* Exercise instructions *
Set down, word for word, the stretch of the article on Russian toy retail below from "However, in 2014" through "for their children.".

* Reading text *

Child’s play amid sanctions
The store has a mixed outlook. It reopens at a time when Russia is sliding into a period of economic stagnation that could last five years, former finance minster Alexei Kudrin said on the same day at a separate event. But Detski Mir's saving grace is that it sells toys – a segment that has been consistently a top retail performer in recent years.
Still the market is tough. The slump in Russia's retail trade intensified in the first months of this year, as trade volume contracted 4.5% on year in January and 7.7% in February – the worst result since 2009. Both food and non-food sales performed rather poorly, with non-food sales falling by 3.5% on year, down from a 10.5% year-on-year increase a month earlier during panic buying and the holiday season.
The outlook for retail in 2015 remains poor as real wages fall for the first time since Vladimir Putin came on the scene. Retail turnover declined 9.9% on year in February and 9.1% in the first two months after real disposable incomes contracted by 0.6% on year in February and 0.8% in January after shrinking 6.2% in December. Uralsib expects a steep 8.2% contraction in real incomes in 2015 and the New Economic School also says real wages growth is likely to stay in negative territory for 2015, averaging around -6% during the year. This marks the weakest period for wages growth since the early noughties.
However, in 2014 Russia became the largest market for toys and children's products in Europe, and the market has been growing in double digits for nearly a decade. Marketing surveys have found that Russians may cut quality corners on their food and clothes, but rarely in goods for their children.

* Recorded data *

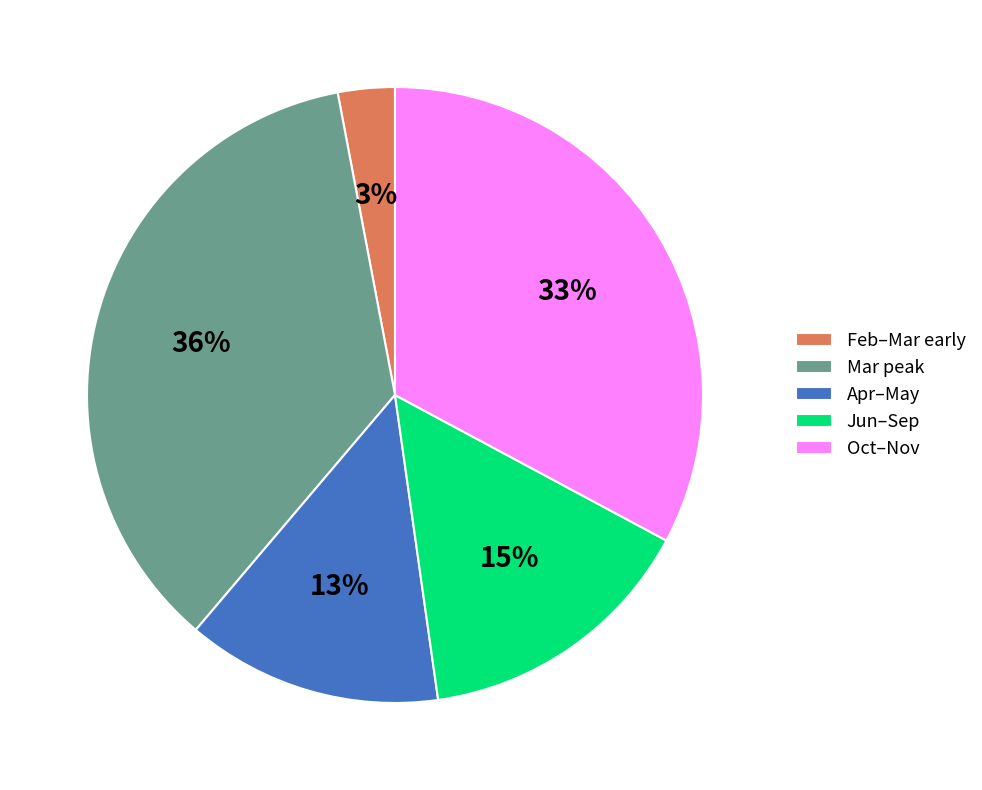

What is the largest slice in the pie chart?

Mar peak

* Solution to this exercise *
However, in 2014 Russia became the largest market for toys and children's products in Europe, and the market has been growing in double digits for nearly a decade. Marketing surveys have found that Russians may cut quality corners on their food and clothes, but rarely in goods for their children.